## [Work instruction]
Skip the pictures, and retype the data below in full, exactly.

## [Records supplied]

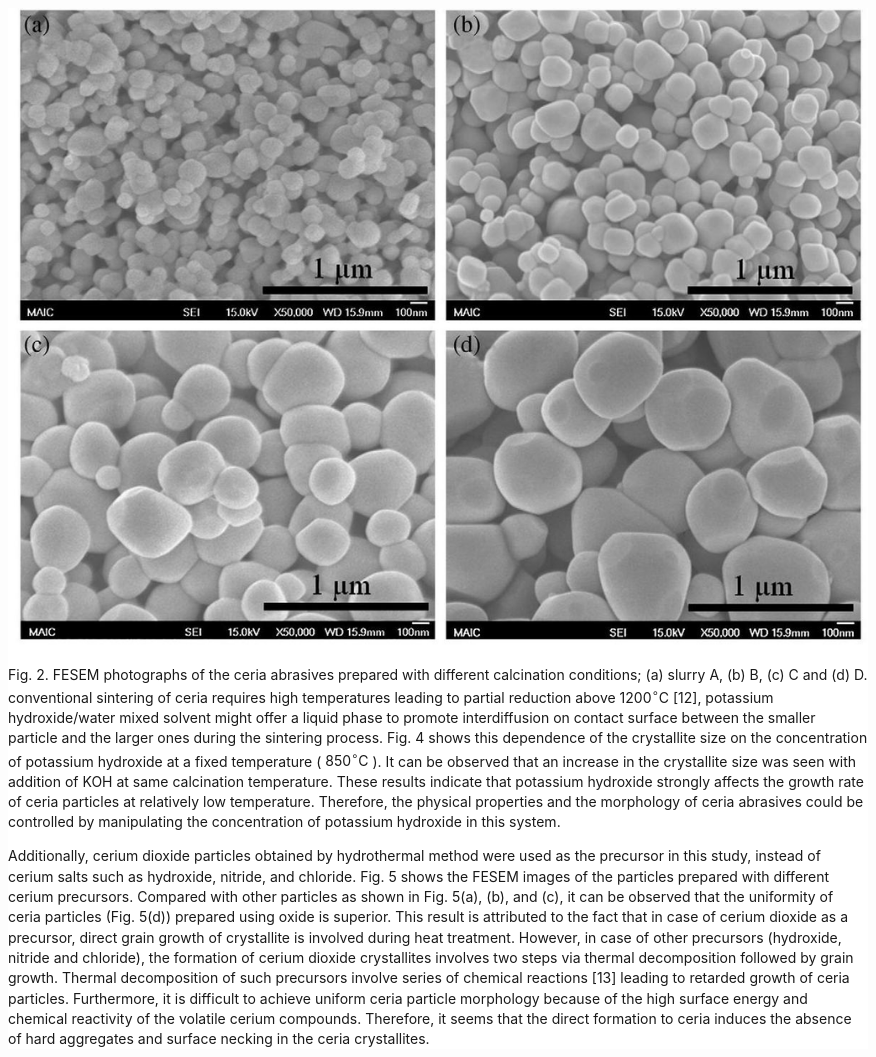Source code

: ![img-1.jpeg](images\img-1.jpeg)

Fig. 2. FESEM photographs of the ceria abrasives prepared with different calcination conditions; (a) slurry A, (b) B, (c) C and (d) D.
conventional sintering of ceria requires high temperatures leading to partial reduction above $1200^{\circ} \mathrm{C}$ [12], potassium hydroxide/water mixed solvent might offer a liquid phase to promote interdiffusion on contact surface between the smaller particle and the larger ones during the sintering process. Fig. 4 shows this dependence of the crystallite size on the concentration of potassium hydroxide at a fixed temperature ( $850^{\circ} \mathrm{C}$ ). It can be observed that an increase in the crystallite size was seen with addition of KOH at same calcination temperature. These results indicate that potassium hydroxide strongly affects the growth rate of ceria particles at relatively low temperature. Therefore, the physical properties and the morphology of ceria abrasives could be controlled by manipulating the concentration of potassium hydroxide in this system.

Additionally, cerium dioxide particles obtained by hydrothermal method were used as the precursor in this study, instead of cerium salts such as hydroxide, nitride, and chloride. Fig. 5 shows the FESEM images of the particles prepared with different cerium precursors. Compared with other particles as shown in Fig. 5(a), (b), and (c), it can be observed that the uniformity of ceria particles (Fig. 5(d)) prepared using oxide is superior. This result is attributed to the fact that in case of cerium dioxide as a precursor, direct grain growth of crystallite is involved during heat treatment. However, in case of other precursors (hydroxide, nitride and chloride), the formation of cerium dioxide crystallites involves two steps via thermal decomposition followed by grain growth. Thermal decomposition of such precursors involve series of chemical reactions [13] leading to retarded growth of ceria particles. Furthermore, it is difficult to achieve uniform ceria particle morphology because of the high surface energy and chemical reactivity of the volatile cerium compounds. Therefore, it seems that the direct formation to ceria induces the absence of hard aggregates and surface necking in the ceria crystallites.


[^0]:    a Corresponding author. TeL: +1352846 2496; fax: +13523923771.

## [Your solution]
Source code

: ![img-1.jpeg](images\img-1.jpeg)

Fig. 2. FESEM photographs of the ceria abrasives prepared with different calcination conditions; (a) slurry A, (b) B, (c) C and (d) D.
conventional sintering of ceria requires high temperatures leading to partial reduction above $1200^{\circ} \mathrm{C}$ [12], potassium hydroxide/water mixed solvent might offer a liquid phase to promote interdiffusion on contact surface between the smaller particle and the larger ones during the sintering process. Fig. 4 shows this dependence of the crystallite size on the concentration of potassium hydroxide at a fixed temperature ( $850^{\circ} \mathrm{C}$ ). It can be observed that an increase in the crystallite size was seen with addition of KOH at same calcination temperature. These results indicate that potassium hydroxide strongly affects the growth rate of ceria particles at relatively low temperature. Therefore, the physical properties and the morphology of ceria abrasives could be controlled by manipulating the concentration of potassium hydroxide in this system.

Additionally, cerium dioxide particles obtained by hydrothermal method were used as the precursor in this study, instead of cerium salts such as hydroxide, nitride, and chloride. Fig. 5 shows the FESEM images of the particles prepared with different cerium precursors. Compared with other particles as shown in Fig. 5(a), (b), and (c), it can be observed that the uniformity of ceria particles (Fig. 5(d)) prepared using oxide is superior. This result is attributed to the fact that in case of cerium dioxide as a precursor, direct grain growth of crystallite is involved during heat treatment. However, in case of other precursors (hydroxide, nitride and chloride), the formation of cerium dioxide crystallites involves two steps via thermal decomposition followed by grain growth. Thermal decomposition of such precursors involve series of chemical reactions [13] leading to retarded growth of ceria particles. Furthermore, it is difficult to achieve uniform ceria particle morphology because of the high surface energy and chemical reactivity of the volatile cerium compounds. Therefore, it seems that the direct formation to ceria induces the absence of hard aggregates and surface necking in the ceria crystallites.


[^0]:    a Corresponding author. TeL: +1352846 2496; fax: +13523923771.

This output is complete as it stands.